Банан не хотел вспоминать. Он осмотрелся по сторонам и почувствовал, как к горлу подступает странный ком: не тошнота, а что-то более непонятное, какой-то животный непредсказуемый страх, солнце ласково поигрывало на глянцево-зеленых пальмовых листьях, опять пахло морем, над которым совсем недавно, минут двадцать назад, самолет сделал разворот, взревел и резко пошел на посадку, но интерьер комнаты был другим, да и сам он уже стал другим, вот только сейчас ему было страшно.

Он пересчитал оставшиеся деньги: двести пятьдесят долларов.

Точнее, двести в долларах, плюс пятьдесят уже обмененных на местные лиры, около семидесяти миллионов — он никогда не чувствовал себя таким богатым.

И загнанным.

Вновь оказавшимся в той же комнате, из которой сбежал, вот только некто поменял в ней мебель.

Билет на автобус обошелся ему в двадцать миллионов, плюс еще пятнадцать он отдал за такси, чтобы отвезло в какой-нибудь отель подешевле.

Таксист кивнул головой и ухмыльнулся.

Банан почувствовал, что рубашка стала мокрой.

Надо бы зайти в магазин и купить новую.

Эту — выбросить.

Пальмы по обочинам бульвара.

Бархатный сезон в разгаре.

Еще хорошо бы прикупить новые джинсы, если не хватит лир, можно доплатить долларами.

А в отеле принять душ и поспать.

Марго не оборачивается, а вот Ирина смотрит на него, будто хочет что-то сказать.

Таксист весело ведет старенький «мерседес», сворачивает с одного бульвара на другой, потом опять сворачивает, и они выруливают на набережную.

Банан видит море, оно далеко внизу, тихое, спокойное сегодня, все то же Средиземное, но совсем другое.

Ощущение знакомой комнаты не проходит.

Четырехэтажный отель, построенный в невнятном месте.

Ладно, что название другое, не «Пиратская бухта», а «Полковничья бухта»… The murad bay, вроде бы «мюрад» — это полковник…

Точно не знает, но в подобном отеле он уже был.

Ему пришлось разменять еще пятьдесят долларов, расплачиваясь на рецепции.

Номер на третьем этаже, в отеле опять — никого.

Рубашка мокрая, хоть выжимай.

Банан выходит на улицу, на набережной ни одного магазина, лишь ресторанчики.

А магазин вон там, в глубине квартала.

Абсолютно пустого, только рыжеватая собака, изнывающая от душной и влажной жары.

Даже не магазин — затрапезная лавчонка с сонным хозяином.

Тот просыпается и подозрительно смотрит на Банана.

По-английски не понимает ни слова, тогда Максим тыкает пальцем, ему протягивают светлую рубашку с короткими рукавами, голубые джинсы и показывают в дальний закуток лавки: там примерочная.

Закуток меньше метра.

Выщербленное зеркало в старой деревянной раме.
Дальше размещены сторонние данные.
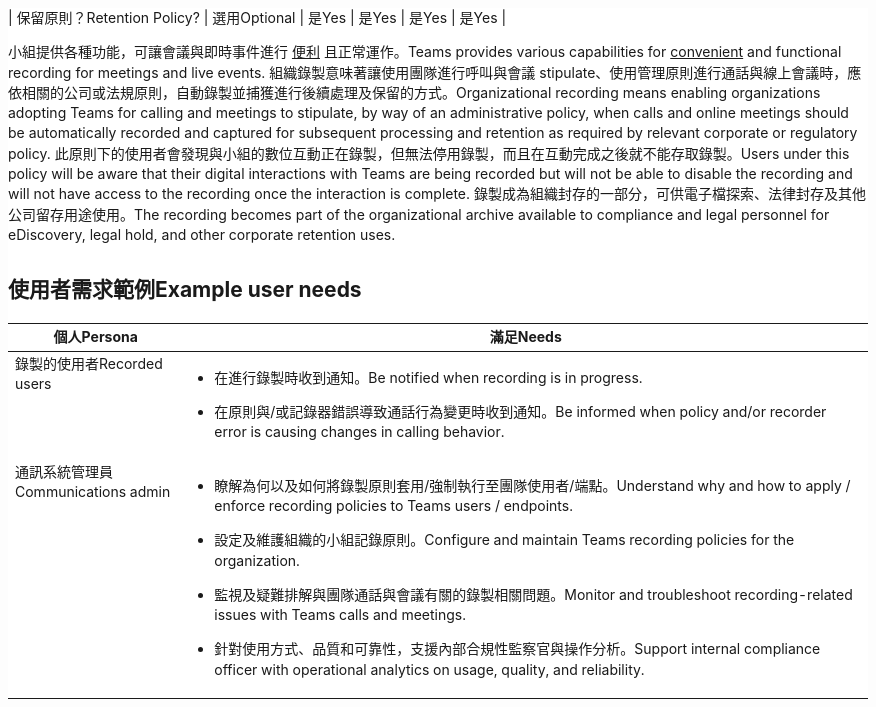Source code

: | <span data-ttu-id="e7ebe-152">保留原則？</span><span class="sxs-lookup"><span data-stu-id="e7ebe-152">Retention Policy?</span></span>      | <span data-ttu-id="e7ebe-153">選用</span><span class="sxs-lookup"><span data-stu-id="e7ebe-153">Optional</span></span>           | <span data-ttu-id="e7ebe-154">是</span><span class="sxs-lookup"><span data-stu-id="e7ebe-154">Yes</span></span>                | <span data-ttu-id="e7ebe-155">是</span><span class="sxs-lookup"><span data-stu-id="e7ebe-155">Yes</span></span>                | <span data-ttu-id="e7ebe-156">是</span><span class="sxs-lookup"><span data-stu-id="e7ebe-156">Yes</span></span>             | <span data-ttu-id="e7ebe-157">是</span><span class="sxs-lookup"><span data-stu-id="e7ebe-157">Yes</span></span>                |

<span data-ttu-id="e7ebe-158">小組提供各種功能，可讓會議與即時事件進行 [<span class="underline">便利</span>](https://docs.microsoft.com/microsoftteams/cloud-recording) 且正常運作。</span><span class="sxs-lookup"><span data-stu-id="e7ebe-158">Teams provides various capabilities for [<span class="underline">convenient</span>](https://docs.microsoft.com/microsoftteams/cloud-recording) and functional recording for meetings and live events.</span></span> <span data-ttu-id="e7ebe-159">組織錄製意味著讓使用團隊進行呼叫與會議 stipulate、使用管理原則進行通話與線上會議時，應依相關的公司或法規原則，自動錄製並捕獲進行後續處理及保留的方式。</span><span class="sxs-lookup"><span data-stu-id="e7ebe-159">Organizational recording means enabling organizations adopting Teams for calling and meetings to stipulate, by way of an administrative policy, when calls and online meetings should be automatically recorded and captured for subsequent processing and retention as required by relevant corporate or regulatory policy.</span></span> <span data-ttu-id="e7ebe-160">此原則下的使用者會發現與小組的數位互動正在錄製，但無法停用錄製，而且在互動完成之後就不能存取錄製。</span><span class="sxs-lookup"><span data-stu-id="e7ebe-160">Users under this policy will be aware that their digital interactions with Teams are being recorded but will not be able to disable the recording and will not have access to the recording once the interaction is complete.</span></span> <span data-ttu-id="e7ebe-161">錄製成為組織封存的一部分，可供電子檔探索、法律封存及其他公司留存用途使用。</span><span class="sxs-lookup"><span data-stu-id="e7ebe-161">The recording becomes part of the organizational archive available to compliance and legal personnel for eDiscovery, legal hold, and other corporate retention uses.</span></span>

## <a name="example-user-needs"></a><span data-ttu-id="e7ebe-162">使用者需求範例</span><span class="sxs-lookup"><span data-stu-id="e7ebe-162">Example user needs</span></span>

<table>
<thead>
<tr class="header">
<th><span data-ttu-id="e7ebe-163"><strong>個人</strong></span><span class="sxs-lookup"><span data-stu-id="e7ebe-163"><strong>Persona</strong></span></span></th>
<th><span data-ttu-id="e7ebe-164"><strong>滿足</strong></span><span class="sxs-lookup"><span data-stu-id="e7ebe-164"><strong>Needs</strong></span></span></th>
</tr>
</thead>
<tbody>
<tr class="odd">
<td><span data-ttu-id="e7ebe-165">錄製的使用者</span><span class="sxs-lookup"><span data-stu-id="e7ebe-165">Recorded users</span></span></td>
<td><ul>
<li><p><span data-ttu-id="e7ebe-166">在進行錄製時收到通知。</span><span class="sxs-lookup"><span data-stu-id="e7ebe-166">Be notified when recording is in progress.</span></span></p></li>
<li><p><span data-ttu-id="e7ebe-167">在原則與/或記錄器錯誤導致通話行為變更時收到通知。</span><span class="sxs-lookup"><span data-stu-id="e7ebe-167">Be informed when policy and/or recorder error is causing changes in calling behavior.</span></span></p></li>
</ul></td>
</tr>
<tr class="even">
<td><span data-ttu-id="e7ebe-168">通訊系統管理員</span><span class="sxs-lookup"><span data-stu-id="e7ebe-168">Communications admin</span></span></td>
<td><ul>
<li><p><span data-ttu-id="e7ebe-169">瞭解為何以及如何將錄製原則套用/強制執行至團隊使用者/端點。</span><span class="sxs-lookup"><span data-stu-id="e7ebe-169">Understand why and how to apply / enforce recording policies to Teams users / endpoints.</span></span></p></li>
<li><p><span data-ttu-id="e7ebe-170">設定及維護組織的小組記錄原則。</span><span class="sxs-lookup"><span data-stu-id="e7ebe-170">Configure and maintain Teams recording policies for the organization.</span></span></p></li>
<li><p><span data-ttu-id="e7ebe-171">監視及疑難排解與團隊通話與會議有關的錄製相關問題。</span><span class="sxs-lookup"><span data-stu-id="e7ebe-171">Monitor and troubleshoot recording-related issues with Teams calls and meetings.</span></span></p></li>
<li><p><span data-ttu-id="e7ebe-172">針對使用方式、品質和可靠性，支援內部合規性監察官與操作分析。</span><span class="sxs-lookup"><span data-stu-id="e7ebe-172">Support internal compliance officer with operational analytics on usage, quality, and reliability.</span></span></p></li>
</ul></td>
</tr>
Банан смотрит на себя и решает, что рубашка и джинсы подойдут.

Главное — не дорого.

Все остальное — суета.

Марго внезапно оборачивается и скалит зубы.

Шипит, как змея.

Банан боится открыть глаза. С открытыми глазами станет еще хуже.

Ему еще не было так страшно.

Если это и депрессия, то на химическом уровне.

Он ничего не может с собой поделать, ему хочется умереть прямо сейчас, здесь, в автобусе, переваливающем через очередной хребет, — уши вновь заложило, он больше ничего не слышит.